What to work on -
1/ Translate this sentence from the Dullingham land passage into Spanish: "In 1279 the parish was said to include 1,400 a. of arable, 445 a. of grassland including 300 a. of common heath, and 125 a. of manorial woodland."
2/ Echo the Dullingham land passage word for word, starting at "The demesne of" and ending with "houses, 254 a.", inclusive.

Supplied text -
-------------------------

Of 6 hides belonging to
the largest manor at Dullingham in 1086 half were
in demesne, but there were only 3 demesne ploughteams, so that the 17 villani possessing 9 teams who,
with 10 bordars, occupied the rest, probably did
most of the demesne ploughing. The Scalers and
Richmond fees each included 2 teams, but the one
had 7 villani, the other, probably lying further east,
only 2, besides 9 bordars with 1 a. each. (fn. 203)
In 1279 the parish was said to include 1,400 a. of
arable, 445 a. of grassland including 300 a. of
common heath, and 125 a. of manorial woodland.
The demesne of the main manor, recently divided
equally between two lords, comprised 340 a. of
arable, 20 a. of several grass, and 120 a. of common
pasture shared with six other landholders. Besides
198 a. divided among 16 free tenants, there were
c. 330 a. of customary land, of which four villeins
held 20 a. each, two c. 15 a., nineteen 10 a., and six
5 a., while four cottars held 1 a. each. The villeins'
works were valued at 5s. for each 5 a. held. John de
Scalers had 180 a. of arable in demesne, while 8 free
tenements held of him totalled 90 a., and Henry
Madfrey owned 95 a. Neither had any villein
tenants. Of the land held freely by 21 people,
excluding 152 a. belonging to religious houses, 254 a.

-------------------------

Data section -
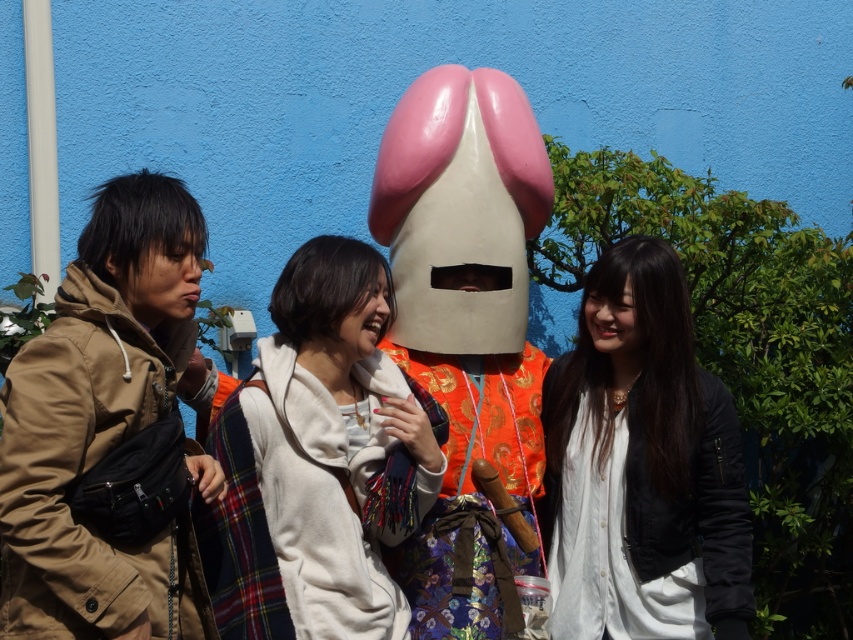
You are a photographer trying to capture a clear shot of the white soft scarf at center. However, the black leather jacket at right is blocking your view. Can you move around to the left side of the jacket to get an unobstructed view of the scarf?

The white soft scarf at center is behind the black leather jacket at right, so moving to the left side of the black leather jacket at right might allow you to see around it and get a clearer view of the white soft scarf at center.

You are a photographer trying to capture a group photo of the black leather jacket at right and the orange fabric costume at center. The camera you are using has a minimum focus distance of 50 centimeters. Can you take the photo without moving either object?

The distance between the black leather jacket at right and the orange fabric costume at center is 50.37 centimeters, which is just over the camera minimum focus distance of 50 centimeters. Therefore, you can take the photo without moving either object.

-------------------------

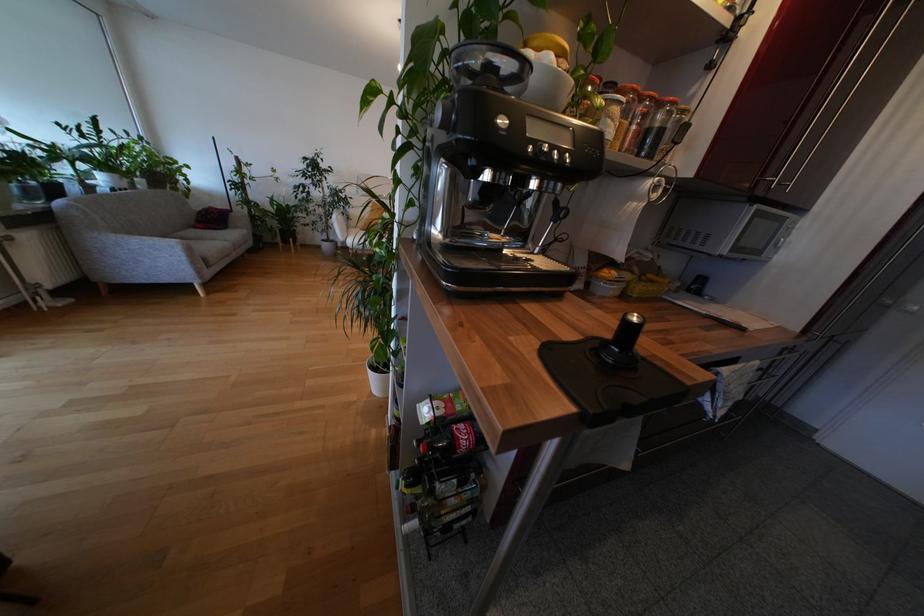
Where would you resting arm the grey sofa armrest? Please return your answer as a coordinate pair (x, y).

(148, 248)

-------------------------

Solutions -
1/ En 1279 se decía que la parroquia comprendía 1.400 acres de tierra arable, 445 acres de pastizales, incluidos 300 acres de brezal comunal, y 125 acres de bosque señorial.

2/
The demesne of the main manor, recently divided
equally between two lords, comprised 340 a. of
arable, 20 a. of several grass, and 120 a. of common
pasture shared with six other landholders. Besides
198 a. divided among 16 free tenants, there were
c. 330 a. of customary land, of which four villeins
held 20 a. each, two c. 15 a., nineteen 10 a., and six
5 a., while four cottars held 1 a. each. The villeins'
works were valued at 5s. for each 5 a. held. John de
Scalers had 180 a. of arable in demesne, while 8 free
tenements held of him totalled 90 a., and Henry
Madfrey owned 95 a. Neither had any villein
tenants. Of the land held freely by 21 people,
excluding 152 a. belonging to religious houses, 254 a.